Members of the Bank of England's Monetary Policy Committee voted unanimously to cut interest rates to 5.5% earlier this month, minutes from their meeting show.

Their 9-0 vote to reduce rates by a quarter-point initiated the first cut in the cost of borrowing since August 2005.

The committee said its decision was a pre-emptive one and said it would help to reduce the risks which have been brought about by the recent credit crunch.

Some economists believe that the unanimous vote will mean borrowers can expect rates to be cut further in the new year, with most forecasting that a reduction could come as early as February. They are also predicting that another cut could be on the cards, with rates possibly going down to 4.75% by the autumn.

Global Insight economist Howard Archer said: "The MPC has clearly become significantly more concerned about the growth outlook and the dampening impact of the credit crunch, and is prepared to act despite ongoing concerns about near-term inflation risks."

The Bank's minutes show that a "substantial loosening" in interest rate policy may be needed to tackle slowing economic growth.

While members said they remain concerned about the impact of such action on inflation, they said five interest rate rises in 18 months and the expected slowdown in domestic demand should help to reduce inflationary pressures.
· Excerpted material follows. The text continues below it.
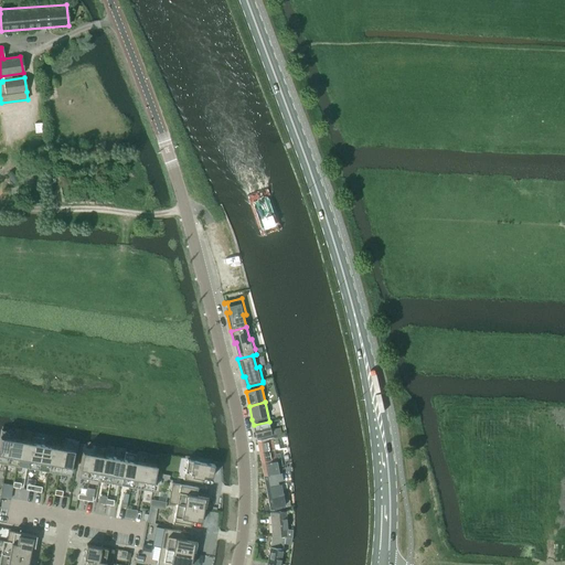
[(272,435),(268,423),(269,423),(269,422),(254,425),(256,438),(272,435)]
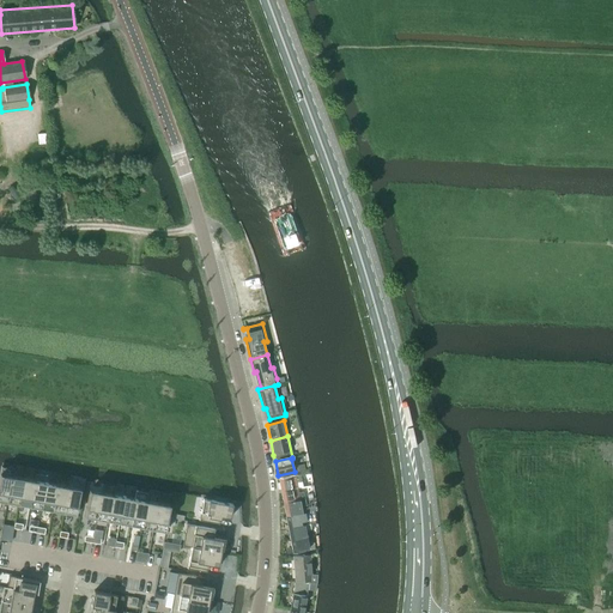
[(1,466),(0,472),(0,501),(7,502),(12,475),(13,468),(1,466)]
The minutes said: "This put the committee in a good position to act pre-emptively to reduce the risks stemming from the tightening of credit without losing credibility among wage and price-setters."

At the start of December, a rate cut seemed unlikely, but odds on a move shortened after a series of reports suggested confidence was crumbling in both the housing market and retail sector.

The Bank said: "The worsening financial market turmoil, and the consequent tightening of credit conditions, had increased the downside risks to activity and inflation in the medium term. Signs of slowing growth in the industrial world were already apparent.

"That suggested a substantial loosening in policy might be needed. However, a large reduction in Bank rate now would increase the upside risk to inflation."